The point of my post above is that managers are not going to give us an objective read on the effect of politically charged policy changes. So, what about investors? Investors lack the depth of information that managers have, but they are motivated to make money. Their political views are usually not reflected in the bid-ask spread for a security. I’m certainly not saying that investors are unbiased. But their biases are going to be different.
AT&T (ATT): Stock price closed 0.11% higher on Friday, Mar 26, than it opened on Monday, Mar 22. That’s basically flat. AT&T’s market capitalization is $1.21B. I couldn’t make out the timing of AT&T’s announcement on Google Finance.
Caterpillar (CAT): It was a big week for CAT; the stock price climbed 5.17% (mostly on Monday and Tuesday, along with many other industrials on the basis of economic recovery optimism). They made their healthcare tax cost announcement on Wednesday, March 24, and the market, apparently, said “meh.” No significant losses.
3M (MMM): 3M posted non-trivial losses of 1.17% last week.

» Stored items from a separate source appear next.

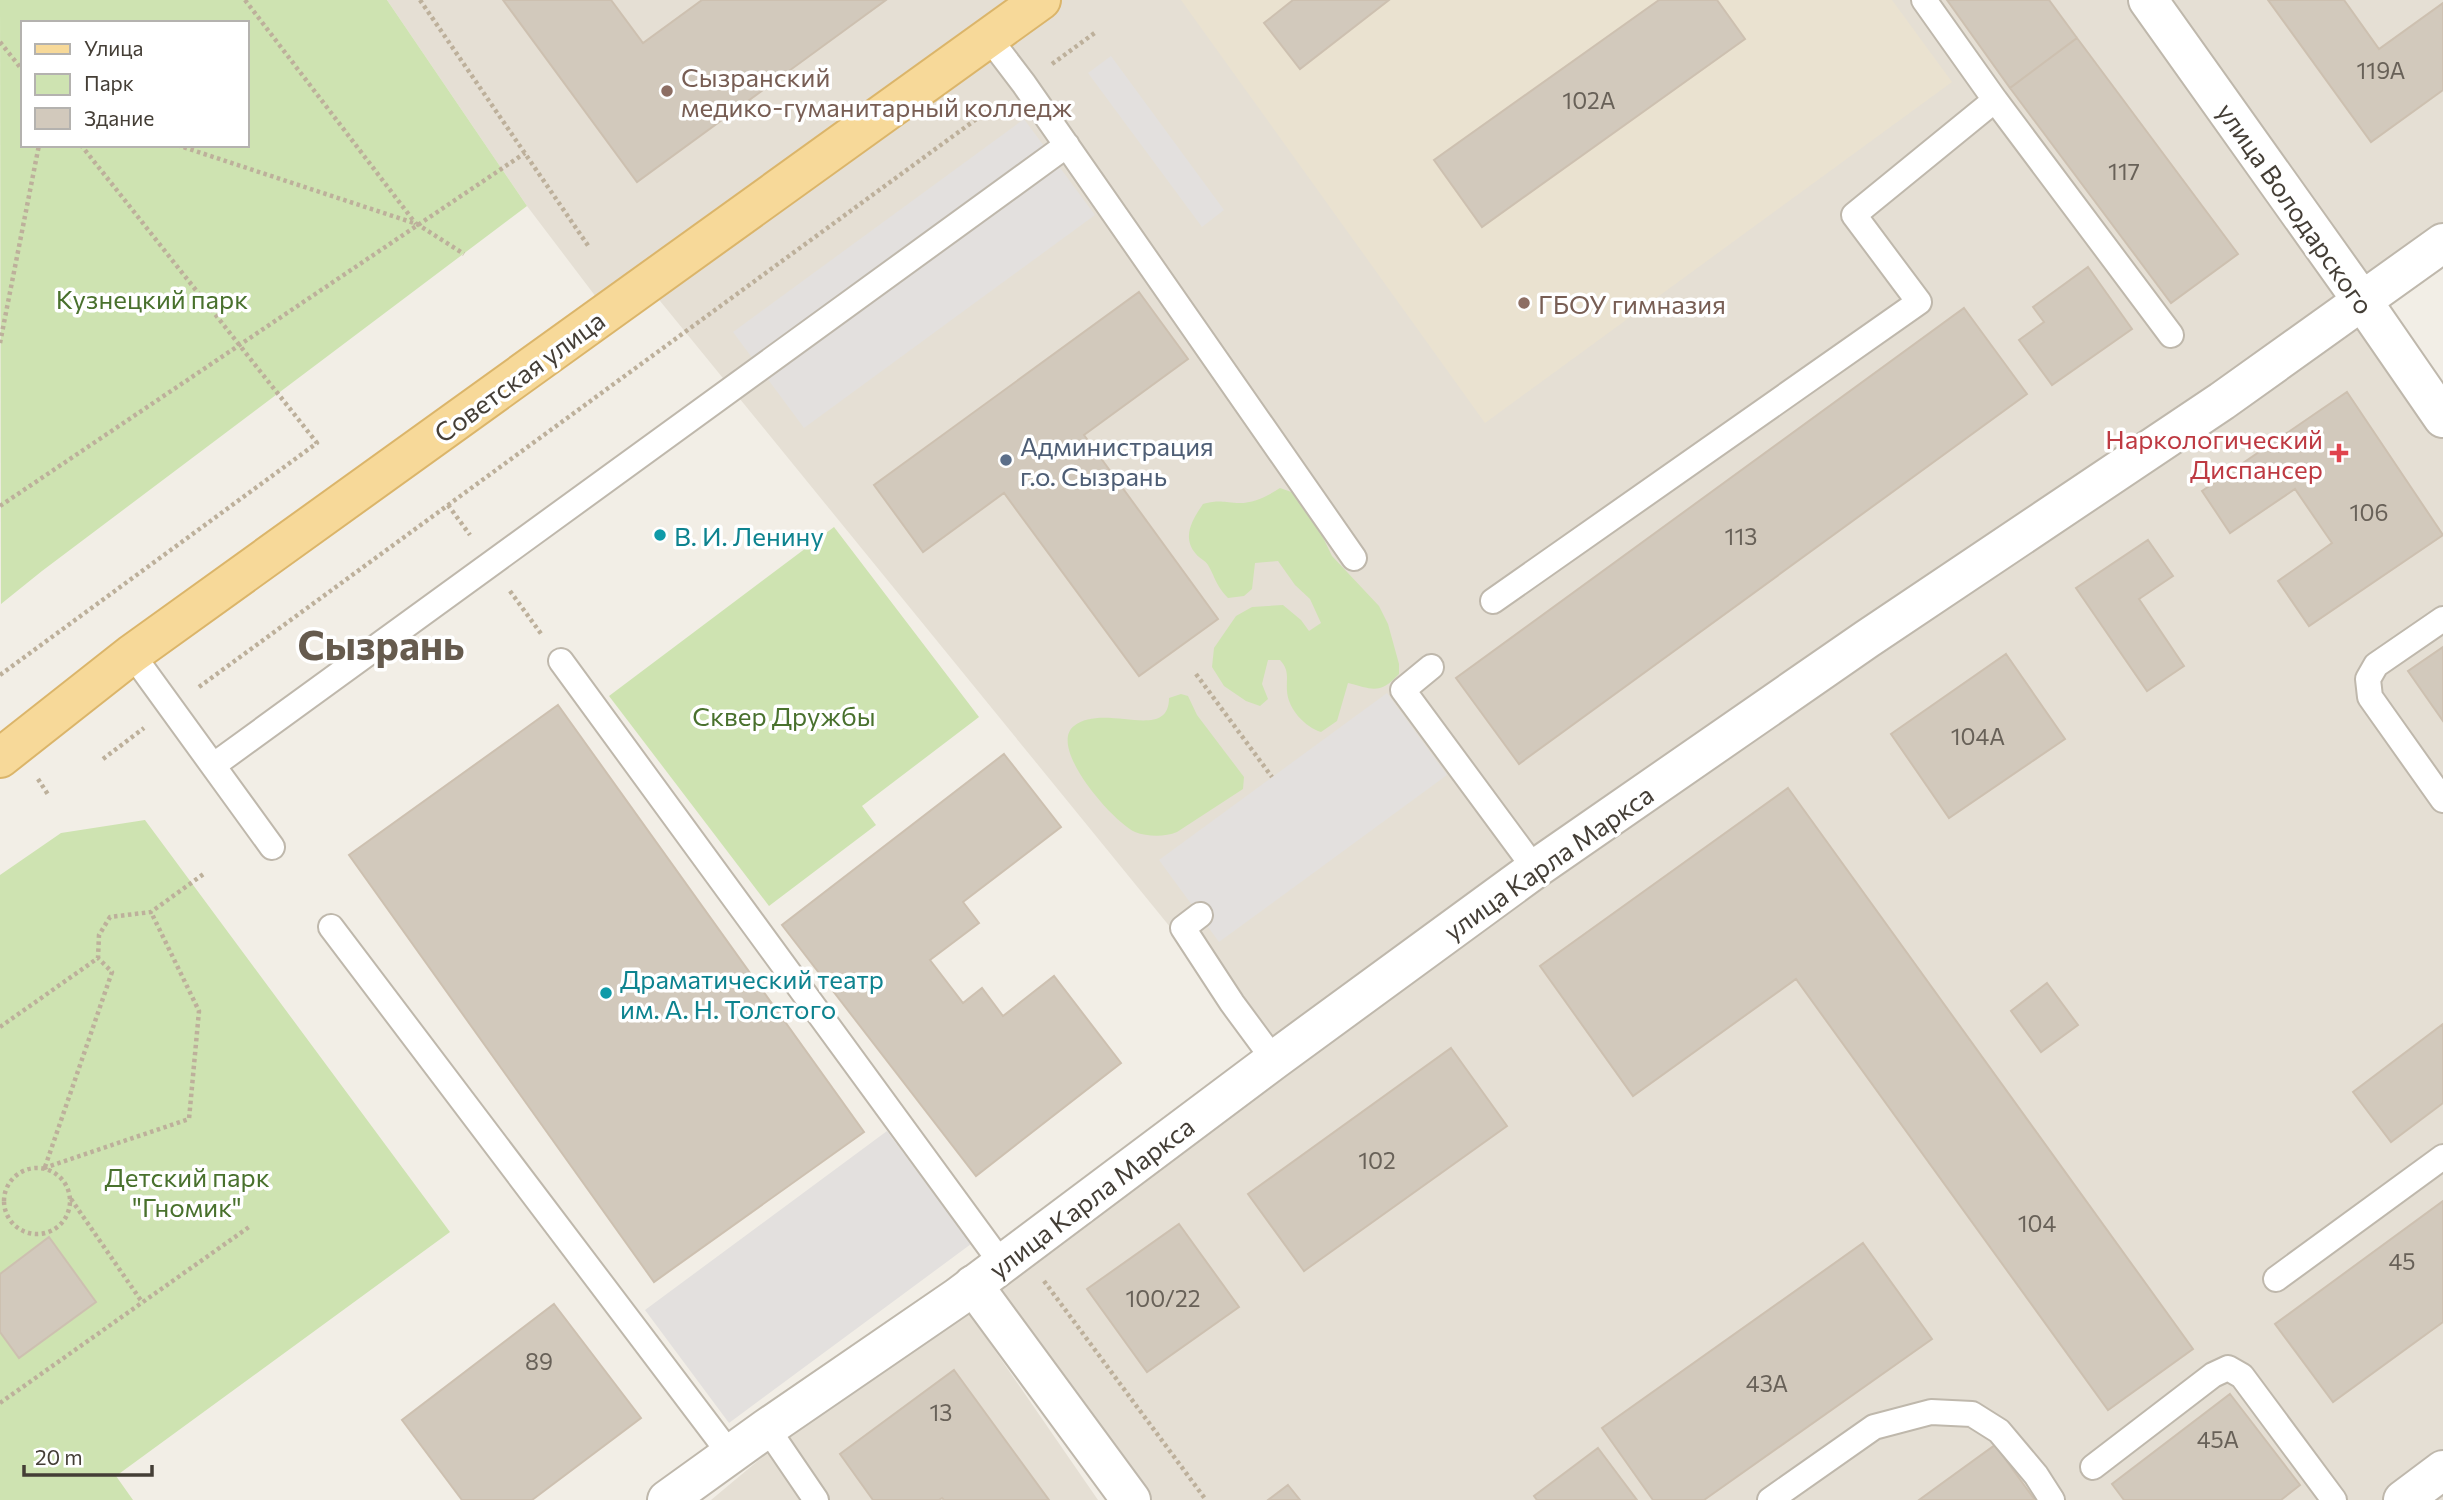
<svg xmlns="http://www.w3.org/2000/svg" width="2443" height="1500" font-family="Commissioner,sans-serif">
	<style>
		.residential { fill: #e5dfd4 }
		.education { fill: #eae2d0 }
		.green { fill: #cee3b1; fill-rule: evenodd }
		.parking { fill: #e3e0de }
		.building { fill: #d2c9bc; stroke: #cdc0b0; stroke-width: 2 }
		.lines { fill: none; stroke-linecap: round; stroke-linejoin: round }
		.service-casing { stroke: #bfb8ac; stroke-width: 28 }
		.minor-casing { stroke: #bfb8ac; stroke-width: 42 }
		.tertiary-casing { stroke: #bfb8ac; stroke-width: 42 }
		.primary-casing { stroke: #dbb56a; stroke-width: 42 }
		.path { stroke: #bdb09b; stroke-width: 4.5; stroke-dasharray: 3.5 3.5; stroke-linecap: butt }
		.service { stroke: #fff; stroke-width: 24 }
		.minor { stroke: #fff; stroke-width: 38 }
		.tertiary { stroke: #fff; stroke-width: 38 }
		.primary { stroke: #f7d999; stroke-width: 38 }
		.education-dot { fill: #8d6e63; stroke: #fff; stroke-width: 2.5 }
		.health-dot { fill: #e0444e; stroke: #fff; stroke-width: 2.5 }
		.service-dot { fill: #5c6f8a; stroke: #fff; stroke-width: 2.5 }
		.culture-dot { fill: #0f9aa8; stroke: #fff; stroke-width: 2.5 }
		.labels { text-anchor: middle; dominant-baseline: central; stroke-width: 7; stroke-linejoin: round; paint-order: stroke }
		.number-label { font-size: 23px; fill: #686158 }
		.education-label { font-size: 26px; fill: #785e54; stroke: #fff; text-anchor: start }
		.street-label { font-size: 26px; fill: #443e36; stroke: #fff }
		.park-label { font-size: 26px; fill: #49712d; stroke: #fff }
		.health-label { font-size: 26px; fill: #be3a42; stroke: #fff; text-anchor: end }
		.service-label { font-size: 26px; fill: #4e5e75; stroke: #fff; text-anchor: start }
		.culture-label { font-size: 26px; fill: #0d838f; stroke: #fff; text-anchor: start }
		.town-label { font-size: 40px; font-weight: bold; fill: #665b4e; stroke: #fff }
	</style>
	<rect width="100%" height="100%" fill="#f2eee6"/>
	<path class="residential" d="M387,0H2443V243L2363,302L2443,410V1500H1130L973,1285L1274,1060L1232,1003L656,296L618,326L527,206Z
		M958,1297L1098,1500H711L937,1311Z"/>
	<path class="education" d="M1181,0H1892L1952,82L1485,423Z"/>
	<path class="green" d="M0,0H387L527,206L42,571L1,604ZM23,23H247V145H23Z
		M1280,488L1297,494L1315,521L1332,556L1379,606L1388,624L1399,664V674C1380,695 1372,689 1348,683L1337,721L1321,732C1305,727 1288,709 1287,691C1286,678 1290,671 1280,660H1268L1262,684L1268,699L1260,706L1246,701L1224,686L1212,667L1214,648L1236,616L1252,607L1283,605L1301,620L1309,631L1321,623L1310,599L1295,585L1278,561L1255,563L1252,589L1244,596L1228,598C1215,584 1216,579 1208,565C1205,560 1199,558 1196,554C1181,537 1193,519 1203,504C1220,500 1221,502 1237,503C1252,504 1268,496 1280,488Z
		M834,527L979,717L862,806L876,825L769,906L609,696Z
		M1181,694L1188,696L1197,715L1244,777L1243,789L1177,832C1165,837 1148,837 1135,832C1113,822 1047,747 1074,726C1104,702 1169,743 1169,698Z
		M145,820L450,1232L116,1476L133,1500H0V875L61,833Z"/>
	<path class="parking" d="M1111,56L1224,210L1202,227L1088,73Z
		M1024,119L1095,215L804,428L733,332Z
		M1387,693L1447,775L1219,942L1159,860Z
		M887,1131L971,1244L729,1423L645,1310Z"/>
	<path class="building" d="M503,0H611L643,43L702,0H886L637,182Z
		M1293,0H1389L1300,69L1264,23Z
		M1659,0H1717L1745,39L1482,227L1434,160Z
		M1947,0H2049L2077,38L2010,88Z
		M2268,0H2344L2379,49L2443,3V90L2371,142Z
		M2077,38L2238,254L2171,303L2010,88Z
		M2088,267L2132,329L2052,385L2019,340L2044,322L2033,307Z
		M1139,292L1188,359L1084,435L1218,619L1139,676L1004,493L923,552L874,485Z
		M1964,308L2027,394L1519,764L1456,678Z
		M2347,392L2443,535L2309,626L2278,581L2332,543L2295,489L2230,533L2202,491Z
		M2148,540L2173,576L2139,599L2184,666L2147,691L2076,588Z
		M2443,647V721L2408,671Z
		M2006,654L2065,739L1949,818L1891,734Z
		M558,705L864,1132L654,1282L349,855Z
		M1004,754L1061,827L963,902L979,923L930,960L963,1003L982,988L1003,1016L1054,976L1121,1063L976,1176L782,925Z
		M1788,788L2193,1349L2108,1410L1796,979L1633,1096L1540,966Z
		M2047,983L2078,1025L2041,1052L2011,1011Z
		M2443,1024V1103L2391,1142L2353,1092Z
		M1451,1048L1507,1126L1304,1271L1248,1194Z
		M2443,1201V1322L2333,1402L2275,1324Z
		M1179,1224L1239,1307L1147,1372L1087,1289Z
		M49,1237L96,1302L19,1358L0,1332V1274Z
		M1863,1243L1932,1339L1704,1500H1653L1602,1428Z
		M554,1304L641,1418L532,1500H462L402,1420Z
		M954,1370L1049,1500H944L942,1498L939,1500H873L840,1454Z
		M2230,1394L2300,1485L2281,1500H2124L2112,1484Z
		M1995,1445L2035,1500H1919Z
		M1598,1448L1637,1500H1537L1534,1496Z
		M1288,1485L1300,1500H1268Z"/>
	<g class="lines">
		<g class="service-casing">
			<path id="service" d="M1924,0L1995,100L2171,335
				M989,38L1024,84L1354,558
				M1493,601L1919,302L1854,215L1995,100
				M2443,619L2376,665L2368,679L2370,697L2443,800
				M132,654L272,847
				M561,661L1002,1264
				M1431,667L1403,690L1535,869
				M214,765L1067,145
				M1200,915L1183,928L1232,1003L1274,1060
				M331,927L730,1454
				M2276,1279L2443,1157
				M767,1428L816,1500
				M2093,1467L2213,1375L2228,1368L2242,1376L2334,1500
				M1770,1500L1874,1427L1931,1412L1972,1414L1999,1431L2036,1475L2052,1500"/>
		</g>
		<g class="minor-casing">
			<path id="minor" d="M2363,302L2443,418
				M973,1285L1131,1500
				M2403,1500L2443,1470"/>
		</g>
		<g class="tertiary-casing">
			<path id="tertiary" d="M2148,0L2363,302
				M667,1500L767,1428L958,1297L1274,1060L1535,869L1867,639L2222,401L2443,243"/>
		</g>
		<g class="primary-casing">
			<path id="primary" d="M0,758L132,654L1041,0"/>
		</g>
		<path class="path" d="M245,0L416,224
			M420,0L589,247
			M0,42L23,71
			M1052,64L1096,32
			M177,145L417,224L464,254
			M0,343L39,145
			M448,505L470,535
			M0,506L525,153
			M510,591L542,635
			M1196,674L1272,777
			M0,675L317,443L81,145
			M199,687L997,104
			M103,759L144,728
			M38,779L49,796
			M0,1027L98,958L99,935L110,917L151,912L205,873
			M45,1167L112,972L98,958
			M4 1201a33 33 0 1 1 66 0a33 33 0 1 1-66 0Z
			M44,1168L189,1119L199,1011L151,912
			M71,1199L142,1302
			M1044,1281L1206,1500
			M0,1403L249,1227"/>
		<use href="#service" class="service"/>
		<use href="#minor" class="minor"/>
		<use href="#tertiary" class="tertiary"/>
		<use href="#primary" class="primary"/>
	</g>
	<g class="education-dot">
		<circle cx="667" cy="91" r="7"/>
		<circle cx="1524" cy="303" r="7"/>
	</g>
	<path class="health-dot" d="M2335.5 442.5h7v7h7v7h-7v7h-7v-7h-7v-7h7z"/>
	<circle class="service-dot" cx="1006" cy="460" r="7"/>
	<g class="culture-dot">
		<circle cx="660" cy="535" r="7"/>
		<circle cx="606" cy="993" r="7"/>
	</g>
	<g class="labels">
		<g class="number-label">
			<text x="2381" y="70">119А</text>
			<text x="1589" y="100">102А</text>
			<text x="2124" y="171">117</text>
			<text x="2369" y="512">106</text>
			<text x="1741" y="536">113</text>
			<text x="1978" y="736">104А</text>
			<text x="1377" y="1160">102</text>
			<text x="2037" y="1223">104</text>
			<text x="2402" y="1261">45</text>
			<text x="1163" y="1298">100/22</text>
			<text x="539" y="1361">89</text>
			<text x="1767" y="1383">43А</text>
			<text x="941" y="1412">13</text>
			<text x="2218" y="1439">45А</text>
		</g>
		<g class="education-label">
			<text x="681" y="76">Сызранский<tspan x="681" dy="30">медико-гуманитарный колледж</tspan></text>
			<text x="1538" y="303">ГБОУ гимназия</text>
		</g>
		<g class="street-label">
			<text transform="translate(2296 208) rotate(55)">улица Володарского</text>
			<text transform="translate(519 376) rotate(-36)">Советская улица</text>
			<text transform="translate(1548 862) rotate(-35)">улица Карла Маркса</text>
			<text transform="translate(1091 1197) rotate(-37)">улица Карла Маркса</text>
		</g>
		<g class="park-label">
			<text x="152" y="298">Кузнецкий парк</text>
			<text x="784" y="715">Сквер Дружбы</text>
			<text x="187" y="1176">Детский парк<tspan x="187" dy="30">"Гномик"</tspan></text>
		</g>
		<g class="health-label">
			<text x="2323" y="438">Наркологический<tspan x="2323" dy="30">Диспансер</tspan></text>
		</g>
		<g class="service-label">
			<text x="1020" y="445">Администрация<tspan x="1020" dy="30">г.о. Сызрань</tspan></text>
		</g>
		<g class="culture-label">
			<text x="674" y="535">В. И. Ленину</text>
			<text x="620" y="978">Драматический театр<tspan x="620" dy="30">им. А. Н. Толстого</tspan></text>
		</g>
		<g class="town-label">
			<text x="381" y="643">Сызрань</text>
		</g>
	</g>
	<rect x="21" y="21" width="228" height="126" fill="#ffffff" stroke="#b4b2af" stroke-width="2"/>
	<rect x="35" y="44" width="35" height="10" fill="#f7d999" stroke="#b4b2af" stroke-width="2"/>
	<text x="84" y="56" font-size="21" fill="#443e36">Улица</text>
	<rect x="35" y="74" width="35" height="21" fill="#cee3b1" stroke="#b4b2af" stroke-width="2"/>
	<text x="84" y="91" font-size="21" fill="#443e36">Парк</text>
	<rect x="35" y="108" width="35" height="21" fill="#d2c9bc" stroke="#b4b2af" stroke-width="2"/>
	<text x="84" y="126" font-size="21" fill="#443e36">Здание</text>
	<path d="M24 1465v10h128v-10" fill="none" stroke="#443e36" stroke-width="3.5"/>
	<text x="35" y="1465" font-size="21" fill="#443e36" stroke="#ffffff" stroke-width="5" paint-order="stroke">20 m</text>
</svg>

Most of those losses were incurred on Thursday. The biggest Thursday news from 3M was that their CEO’s pay increased 21% in 2009 (all in bonus and options), and they spent $440,000 in lobbying in the Q4. Their announcement about healthcare charges was widely reported at the end of the day on Friday. The company said the tax change cost them 12 cents/share, which is a lot. The market didn’t seem to agree.
Deere & Company (DE): Deere gained 2.66% over the week. They made their healthcare charge announcement on Thursday, at the beginning of the day. They lost some ground at the end of the day. If those losses were related to healthcare charges, this was an uncharacteristically slow reaction in the market.